Campaigners against Citizens United tend to invoke at least one of the following three ideas.  First, that corporations are not people. Second, that money is not speech. And finally, that government must restrict the speech of some so that the relative speech of others is amplified.  I will address each in turn.

It is undoubtedly true that a corporation is not a person in the sense that I am a person. But Citizens United opponents utterly fail to justify why associations of individuals, be they of the corporate, labor or other variety, should not be able to express opinions just as individuals operating on their own can. The Cornell Daily Sun, The New York Times, Cornell University and the American Civil Liberties Union (which supports Citizens United) are not “people” either. Would anyone suggest that Congress prohibit Cornell from expressing support for increased funding for education before a Congressional election, or The New York Times from endorsing Barack Obama for President, on the grounds that allowing these groups to speak would drown out the voices of real people?  Despite the fact that anything said by Cornell or The New York Times constitutes participation in the marketplace of ideas by non-individuals, we nevertheless respect their right to participate in our political system. Why should a film by a non-profit corporation critical of Hillary Clinton be treated any differently?
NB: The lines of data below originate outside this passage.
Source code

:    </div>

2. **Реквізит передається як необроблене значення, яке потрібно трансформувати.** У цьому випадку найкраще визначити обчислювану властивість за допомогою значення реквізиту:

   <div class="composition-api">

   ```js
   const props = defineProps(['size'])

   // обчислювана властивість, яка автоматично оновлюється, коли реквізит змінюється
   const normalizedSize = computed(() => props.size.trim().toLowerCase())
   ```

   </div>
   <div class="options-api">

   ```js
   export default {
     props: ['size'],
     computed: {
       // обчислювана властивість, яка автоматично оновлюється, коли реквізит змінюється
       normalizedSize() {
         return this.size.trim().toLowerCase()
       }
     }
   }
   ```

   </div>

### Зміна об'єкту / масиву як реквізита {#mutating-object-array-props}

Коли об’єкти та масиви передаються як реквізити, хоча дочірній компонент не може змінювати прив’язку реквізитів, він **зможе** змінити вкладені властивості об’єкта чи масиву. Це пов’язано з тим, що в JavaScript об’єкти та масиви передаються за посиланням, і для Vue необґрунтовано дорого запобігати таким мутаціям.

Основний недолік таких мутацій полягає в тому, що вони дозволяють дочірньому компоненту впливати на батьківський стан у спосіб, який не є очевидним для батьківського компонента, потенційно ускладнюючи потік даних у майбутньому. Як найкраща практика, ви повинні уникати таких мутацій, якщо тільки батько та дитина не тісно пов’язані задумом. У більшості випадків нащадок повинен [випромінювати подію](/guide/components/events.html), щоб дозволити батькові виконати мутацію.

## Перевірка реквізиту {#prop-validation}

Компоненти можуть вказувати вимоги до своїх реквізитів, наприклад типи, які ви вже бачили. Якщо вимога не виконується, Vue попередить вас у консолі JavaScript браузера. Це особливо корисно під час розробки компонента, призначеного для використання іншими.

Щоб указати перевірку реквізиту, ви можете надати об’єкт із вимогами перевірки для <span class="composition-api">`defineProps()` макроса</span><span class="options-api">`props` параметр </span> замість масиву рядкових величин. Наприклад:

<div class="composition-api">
The second trope utilized by Citizens United opponents is that money is not speech. Given that that is true, so the argument goes, then it surely follows that corporations and other entities can be limited in how much money they can spend on elections. The difficulty with this argument is that it ignores the key role that money plays in facilitating not just free speech, but the exercise of other constitutional rights. For example, money is not a lawyer.  Does it therefore follow that the government could restrict the amount of money I can spend on legal assistance to defend myself at a criminal trial (for the sake of fairness to the indigent, of course) to $100? Additionally, to defend the permissibility of limits on the amount of money that can be spent on an election by any of us, as individuals or as parts of groups, is to empower political incumbents to write the rules of the electoral system that is supposed to hold them accountable. That is not likely to produce a fair system.

But what about the final argument?  If we allow some to use the vast resources at their disposal to speak as loudly as they want, do we not drown out the voices of people of more modest means?

For all the talk from Citizens United opponents about their faith in the people, this final argument is incongruous with what our system of self-government assumes about the people, namely, that they are generally intelligent and have the ability to distinguish between truth and fiction.  If we believe that “the people” are worthy of the power that democracy grants them, we ought to assume that those same people will not automatically accept the veracity of a statement just because it is presented to them ten times a week in the form of crass television advertisements. This is not to say that people can never be fooled — not one of us is perfect — but it is to say that giving self-serving politicians the power to decide how much speech is too much is a cure worse than the disease. Ultimately, it becomes a question of where you place your trust. Do you place it in the people’s ability to decide for themselves what policies and candidates they support in an unfettered marketplace of ideas, or the politicians’ ability to impartially decide who may speak and how much they may speak?

Rather than being derided as one of the worst Supreme Court decisions in history, Citizens United should be celebrated as the triumph of free speech principles over a bipartisan attempt to limit the scope of the First Amendment.  Nullifying it would make us all less free.